Brescia, arresto di Felice Maniero: l’ex boss scrive alla figlia

Lombardia

“Mamma ha ingigantito tutto”, scrive l’uomo, denunciato per maltrattamenti dalla compagna. Era uscito dal carcere nel 2010 

Felice Maniero, ex boss del Brenta tornato in carcere il 18 ottobre a Brescia con l’accusa di maltrattamenti in famiglia (LA SUA STORIA), ha scritto una lettera alla figlia 18enne, avuta dalla compagna che lo ha denunciato accusandolo di maltrattamenti. Nell'ordinanza, sul retro della quale sono state scritte le parole per la figlia, sono riportate alcune minacce che Maniero avrebbe pronunciato nei confronti della donna, con la quale ha una relazione del 1993. Le contestazioni del pm bresciano Lorena Ghibaudo riguardano gli ultimi tre anni della coppia e alcuni litigi a cui avrebbe assistito anche la figlia 18enne, oggi rimasta sola nella casa dove Maniero vive da tempo in un quartiere residenziale a Nord della città.

Le parole del boss

"Torno presto, ma tu studia e vai avanti. Solo così mi fai felice. Mamma ha ingigantito tutto e ha raccontato cose che non ho fatto nemmeno quando ero giovane. Sei il mio tutto". Maniero ha scritto queste parole a mano sul retro dell'ordinanza di custodia cautelare che lo ha riportato in cella dopo essere uscito dal carcere nell’agosto 2010. Era stato condannato dalla Corte d'assise d'appello di Venezia a 11 anni di carcere grazie alle attenuanti generiche e a quella per la collaborazione.

Le violenze nei confronti della donna

"La donna era vittima di violenze fisiche e verbali diventate ormai quotidiane. Temeva le reazioni del compagno", scrive il gip di Brescia Luca Tringali nell'ordinanza di custodia cautelare che ha portato in carcere Maniero. L'avrebbe obbligata a fare flessioni gridando, "colonnello 100 flessioni". Durante un altro litigio avrebbe detto: "Non sai con chi ti sei messa io comandavo 500 persone". Agli atti dell'inchiesta c'e un certificato di accesso al pronto soccorso del 21 maggio scorso: in quell'occasione la compagna di Maniero avrebbe manifestato agitazione e paura. Non ci sono però certificati medici in grado di certificare episodi di violenza fisica. "La donna non romanza e i suoi racconti sono circostanziati e precisi" scrive il gip di Brescia che ritiene credibile la donna che da luglio si trova in una comunità protetta. Per il gip bresciano il carcere è l'unica misura idonea perché "sarebbe illusorio il deterrente del braccialetto elettronico".

**Esercizi**
1) Nell'articolo su Felice Maniero, elenca le frasi della lettera alla figlia riportate tra virgolette sotto il titolo «Le parole del boss», una per riga.
2) Trascrivi dall'articolo su Felice Maniero il passo che comincia con "Le parole del" e termina con "per la collaborazione.".

Output strutturati di posa
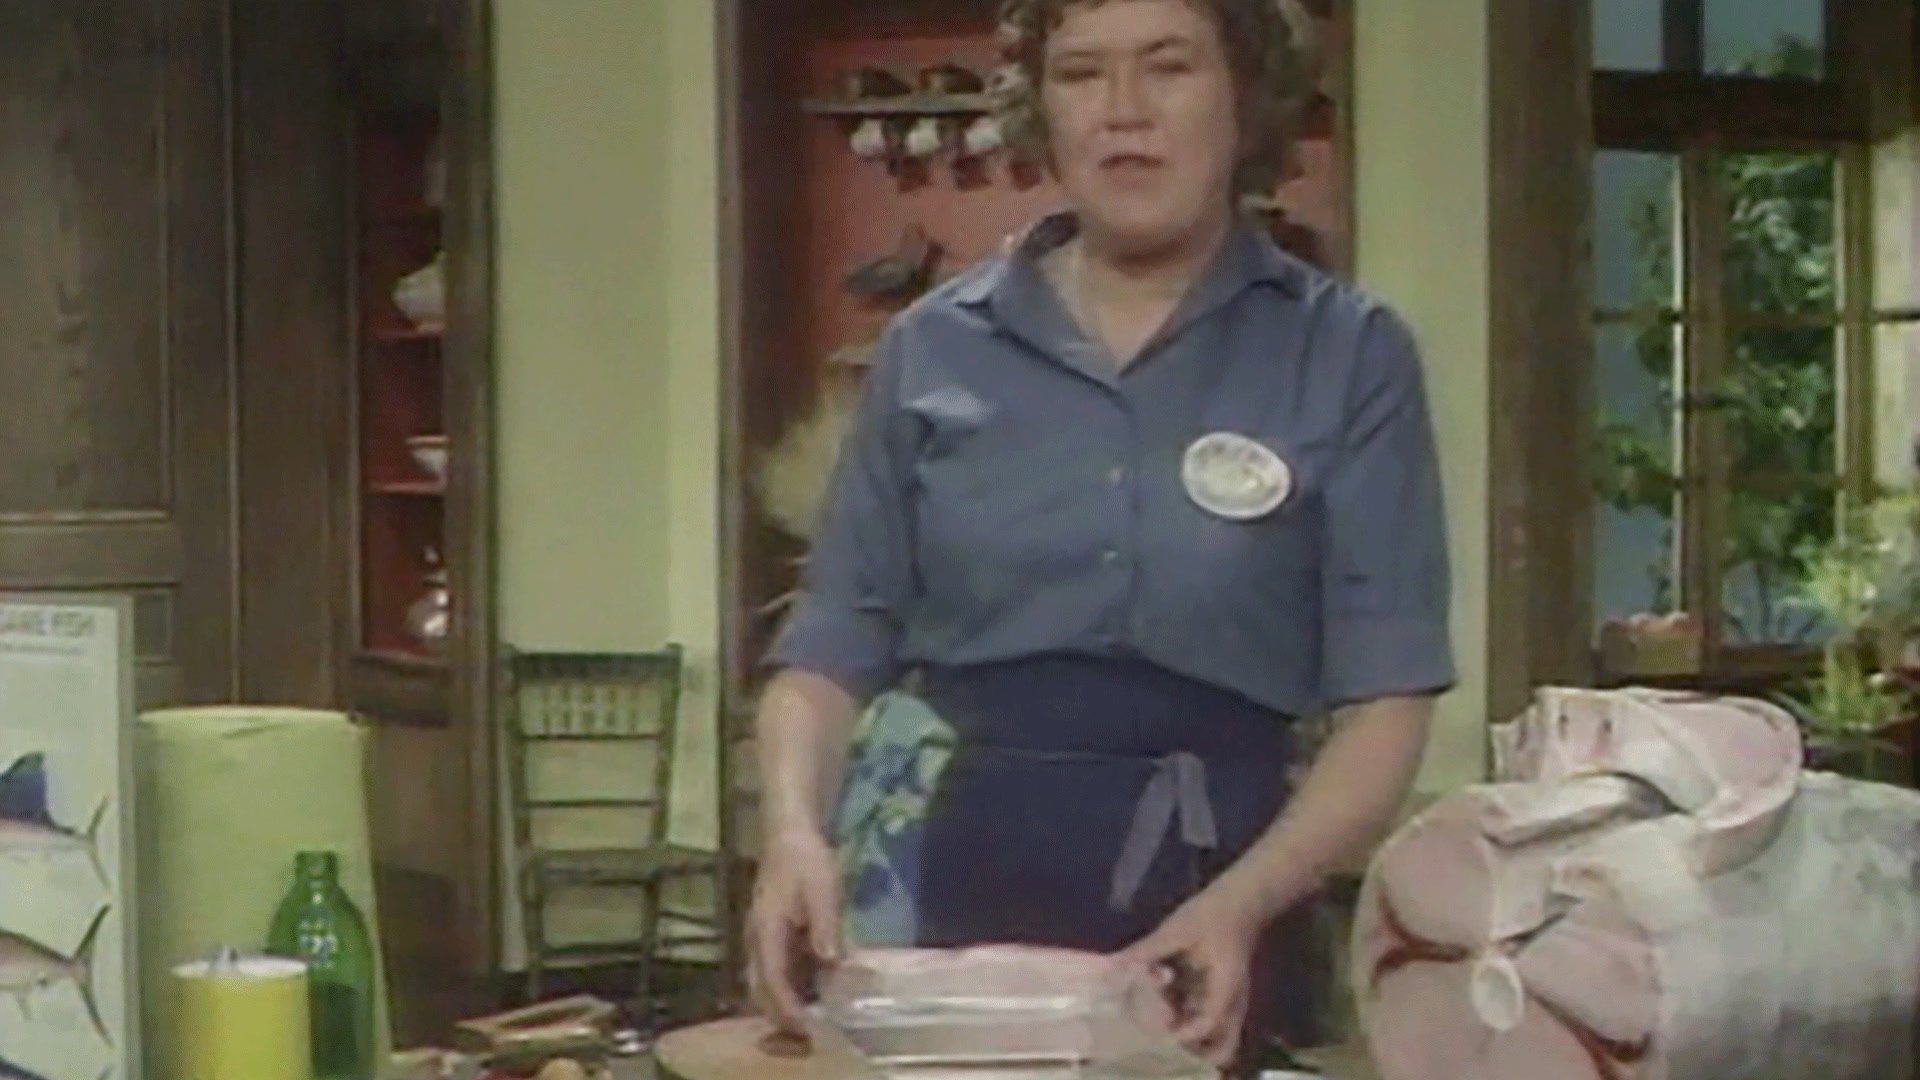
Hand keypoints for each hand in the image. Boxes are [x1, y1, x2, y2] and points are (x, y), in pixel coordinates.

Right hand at [745, 827, 842, 1034]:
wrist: (788, 832)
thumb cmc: (805, 859)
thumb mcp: (822, 890)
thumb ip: (825, 927)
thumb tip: (831, 962)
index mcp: (766, 930)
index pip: (771, 979)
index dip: (786, 1007)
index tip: (804, 1027)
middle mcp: (756, 938)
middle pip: (759, 988)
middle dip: (779, 1013)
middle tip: (808, 1032)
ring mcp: (759, 936)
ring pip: (762, 980)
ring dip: (780, 1001)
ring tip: (809, 1017)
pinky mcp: (768, 933)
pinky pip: (771, 968)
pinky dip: (785, 985)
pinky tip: (810, 988)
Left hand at [1115, 878, 1270, 1068]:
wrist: (1243, 898)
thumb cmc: (1213, 912)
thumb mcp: (1176, 930)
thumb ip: (1147, 950)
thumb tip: (1113, 965)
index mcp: (1225, 990)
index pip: (1205, 1027)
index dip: (1178, 1034)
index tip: (1153, 1030)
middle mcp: (1231, 1002)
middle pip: (1217, 1044)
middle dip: (1191, 1047)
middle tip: (1160, 1034)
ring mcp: (1229, 998)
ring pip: (1212, 1032)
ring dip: (1186, 1029)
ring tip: (1155, 1018)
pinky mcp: (1222, 991)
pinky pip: (1205, 1014)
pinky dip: (1187, 1014)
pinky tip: (1165, 999)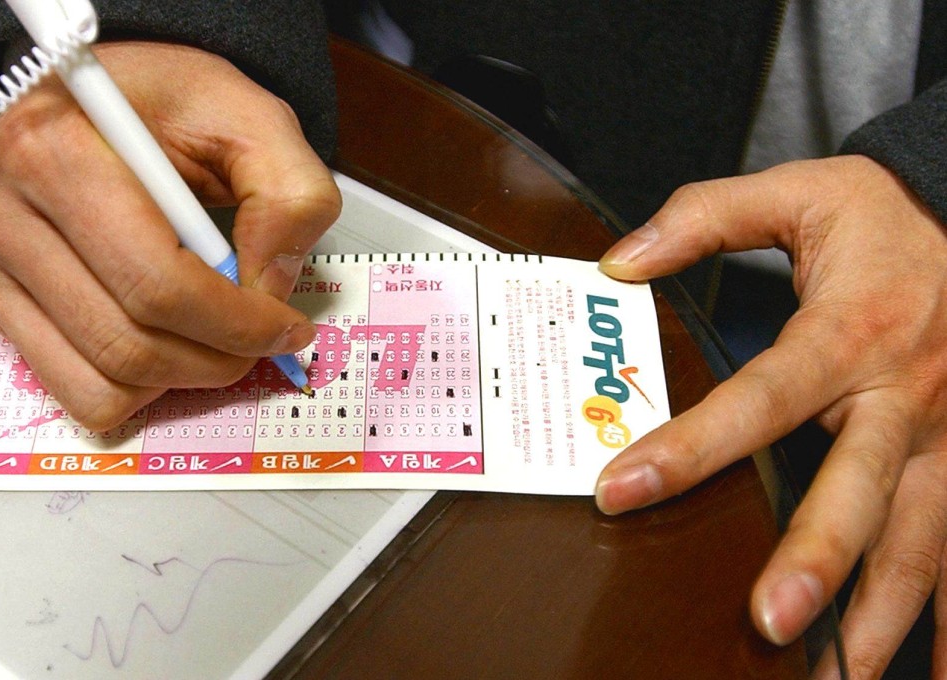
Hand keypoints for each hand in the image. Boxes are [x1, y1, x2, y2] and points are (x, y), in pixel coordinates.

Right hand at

**Risposte agli esercizi**
1)
Torno presto, ma tu studia e vai avanti.
Solo così mi fai felice.
Mamma ha ingigantito tutto e ha raccontato cose che non ho fatto nemmeno quando ero giovane.
Sei il mio tutto.

2)
Le parole del boss

"Torno presto, ma tu studia e vai avanti. Solo così mi fai felice. Mamma ha ingigantito tutto e ha raccontato cose che non ho fatto nemmeno quando ero giovane. Sei il mio tutto". Maniero ha scritto queste parole a mano sul retro dell'ordinanza di custodia cautelare che lo ha riportato in cella dopo essere uscito dal carcere nell’agosto 2010. Era stato condannato dalla Corte d'assise d'appello di Venezia a 11 anni di carcere grazie alle attenuanti generiche e a quella per la collaborazione.